By Cole Parkinson
As solar energy systems continue to break ground across southern Alberta, the Municipal District of Taber have started discussing amendments within their Land Use Bylaw.
In June 2016, the M.D.’s Land Use Bylaw was amended to include specific criteria regulating solar energy systems and several solar energy system developments have been processed and decided since.
During council’s regular meeting on Sept. 28, a discussion around the amendments was had.
“Discussion and direction regarding the solar energy systems criteria within the Land Use Bylaw will ensure adequacy and relevancy of standards considering changes to legislation and technology and common development issues identified in processing such applications over the past four years,” reads administration’s report.
A memo for the Oldman River Regional Services Commission (ORRSC) was presented to council which listed six amendments/discussion items.

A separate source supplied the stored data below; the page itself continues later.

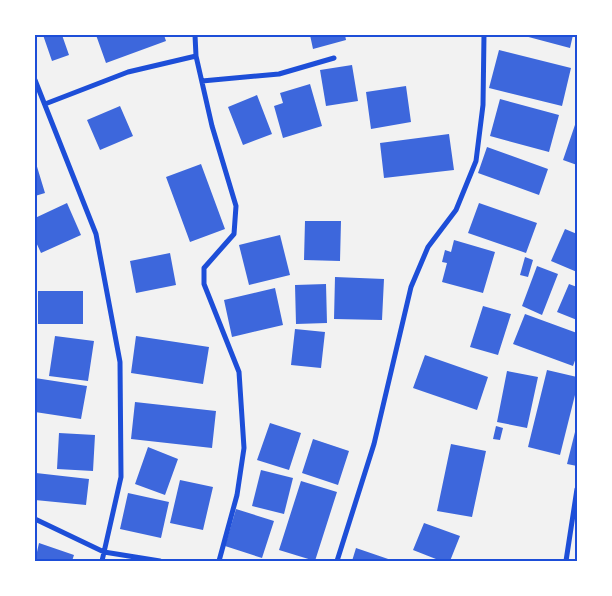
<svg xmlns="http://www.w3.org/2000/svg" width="612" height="596" viewBox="0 0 612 596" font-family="Ubuntu,sans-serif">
  <rect width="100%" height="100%" fill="#f2f2f2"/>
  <!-- building -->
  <path fill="#3d67dc" d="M 43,35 L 62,35 L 69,55 L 52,61 Z
    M 96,35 L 164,35 L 166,41 L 106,63 Z
    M 310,35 L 345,35 L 346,40 L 313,49 Z
    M 521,35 L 573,35 L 570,48 Z
    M 499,50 L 571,68 L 562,106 L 489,88 Z
    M 352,65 L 358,101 L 326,106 L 320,70 Z
    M 310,84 L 322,126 L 283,138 L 274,106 L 283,103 L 280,93 Z
    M 406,86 L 411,122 L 371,129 L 366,92 Z
    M 257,95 L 272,134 L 243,145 L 228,107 Z
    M 500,99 L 559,115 L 549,152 L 490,136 Z
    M 120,106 L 133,136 L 100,150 L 87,120 Z
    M 577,119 L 577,165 L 563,160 Z
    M 449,134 L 454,170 L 384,178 L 380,143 Z
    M 487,147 L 548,169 L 539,195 L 478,173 Z
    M 35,160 L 45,193 L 35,196 Z
    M 201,164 L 225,229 L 190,242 L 166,177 Z
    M 67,203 L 81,235 L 41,253 L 35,240 L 35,218 Z
    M 479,203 L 537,223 L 526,253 L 468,233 Z
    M 305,221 L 341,221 L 340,261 L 304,260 Z
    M 565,229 L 577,234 L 577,272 L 551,261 Z
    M 280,235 L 290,275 L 249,285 L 239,245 Z
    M 454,240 L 495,252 L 483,293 L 442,282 L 447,263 L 442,262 L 445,250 L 451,252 Z
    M 170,253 L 176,285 L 136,293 L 130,261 Z
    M 525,257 L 533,260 L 528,277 L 520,275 Z
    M 537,266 L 558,274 L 542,315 L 522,306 Z
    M 335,277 L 384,279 L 382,320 L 334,319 Z
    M 326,284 L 327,323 L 296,324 L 295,285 Z
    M 569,284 L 577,287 L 577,320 L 557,312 Z
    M 275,288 L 283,325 L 232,337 L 224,300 Z
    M 38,291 L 83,291 L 83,324 L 38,324 Z
    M 483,306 L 511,314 L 498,355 L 470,347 Z
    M 525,314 L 577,333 L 577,355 L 573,366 L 513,344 Z
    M 295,329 L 325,332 L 321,368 L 291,365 Z
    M 55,336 L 94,341 L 88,381 L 49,376 Z
    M 136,336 L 209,347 L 203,384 L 131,373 Z
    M 425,355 L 488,377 L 477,410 L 413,388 Z
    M 547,370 L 577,377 L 577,387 L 560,455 L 528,447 Z
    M 507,371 L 538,377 L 527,428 L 497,422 Z
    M 35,378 L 87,386 L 81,419 L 35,412 Z
    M 135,402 L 216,411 L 212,448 L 131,439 Z
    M 270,423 L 301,433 L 289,470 L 257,460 Z
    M 496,426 L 503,428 L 500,440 L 493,439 Z
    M 576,428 L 577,428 L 577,466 L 567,464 Z
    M 59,433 L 95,435 L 93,471 L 57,469 Z
    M 313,439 L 349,451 L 338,485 L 302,473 Z
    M 451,444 L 486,451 L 472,517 L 437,511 Z
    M 148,447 L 178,459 L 165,495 L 135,484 Z
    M 261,470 L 293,478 L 284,514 L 252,506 Z
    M 36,473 L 89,479 L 86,505 L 35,500 Z
    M 180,480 L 213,487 L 203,530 L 170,523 Z
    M 301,481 L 337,492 L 315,561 L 279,550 Z
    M 128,493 L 169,502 L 161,538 L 120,529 Z
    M 236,509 L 274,521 L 262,558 L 225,546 Z
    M 424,523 L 460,536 L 450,561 L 441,561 L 413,550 Z
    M 39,543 L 74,555 L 72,561 L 35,561 Z
    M 356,548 L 394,561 L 352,561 Z"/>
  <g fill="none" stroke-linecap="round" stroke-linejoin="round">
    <!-- minor -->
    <path stroke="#1d4ed8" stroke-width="5" d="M 195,35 L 196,56 L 212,126 L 236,206 L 234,234 L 204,268 L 204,284 L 239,372 L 244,448 L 237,495 L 219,561
      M 35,80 L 96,234 L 120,362 L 121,477 L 102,561
      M 202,81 L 279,74 L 334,58
      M 45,104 L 128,72 L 196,56
      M 35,519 L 104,552 L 160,561
      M 337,561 L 374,444 L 411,287 L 428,247 L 456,210 L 476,161 L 483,105 L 484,35
      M 566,561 L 577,489"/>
  </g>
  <!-- border -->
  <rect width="612" height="596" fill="none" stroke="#ffffff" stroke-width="72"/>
  <rect x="36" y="36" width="540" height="524" fill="none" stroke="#1d4ed8" stroke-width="2"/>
</svg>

The first deals with renaming and reclassifying solar development into three categories — utility-scale, large-scale and small-scale.
The categorizations are based on the Micro-Generation Regulation which currently allows the production of up to five megawatts of electricity for individual use.
Currently, they are categorized as household systems and commercial/industrial systems.
The second updates the development application requirements which includes additional information regularly requested by the SDA such as minimal clearance of plants from ground level, the reflective value of panels, site grading, drainage plans, fire repose, weed management plans and any additional information deemed necessary by the development authority to assess the suitability of the project.
The third sees an inclusion of a standard regarding minimum setback from existing dwellings from proposed utility-scale solar energy systems.
“As we’ve written it here, the proposed setback would be 980 feet or 300 meetings from a dwelling or land zoned residential use. That would be measured from the full extent of the area proposed to be developed to the closest point of the dwelling,” said Bonnie Brunner, senior planner with ORRSC. “That is consistent with what other municipalities have selected. For example, Vulcan County, Lethbridge County and Wheatland all have 300-metre setbacks.”
The fourth adds development standards applicable to utility-scale solar systems including surface drainage and erosion control, greening, the spacing between solar collectors for firefighting and minimal clearance of panels from grade to facilitate and maintain the growth of perennial vegetation.
The penultimate amendment updates siting criteria for large-scale and utility-scale solar collectors.
The final proposed change would add decommissioning requirements for large-scale and utility-scale solar collectors.
Another potential route the M.D. hopes solar developers explore is place projects on poor farming land and build infrastructure instead of trying to shoehorn them closer to already existing substations.
“I know the M.D. spans lots of land and we do have lots of land that is poor quality, it just happens to be a long ways away from these substations. In my opinion, some of these large scale (projects), if they were to go together and build the infrastructure for the substations, it would be worth it in the grand scheme,” said Coun. Leavitt Howg.
A motion to have administration prepare amendments to the Land Use Bylaw regarding solar setbacks as discussed, and forward them to the Subdivision and Development Authority, was carried.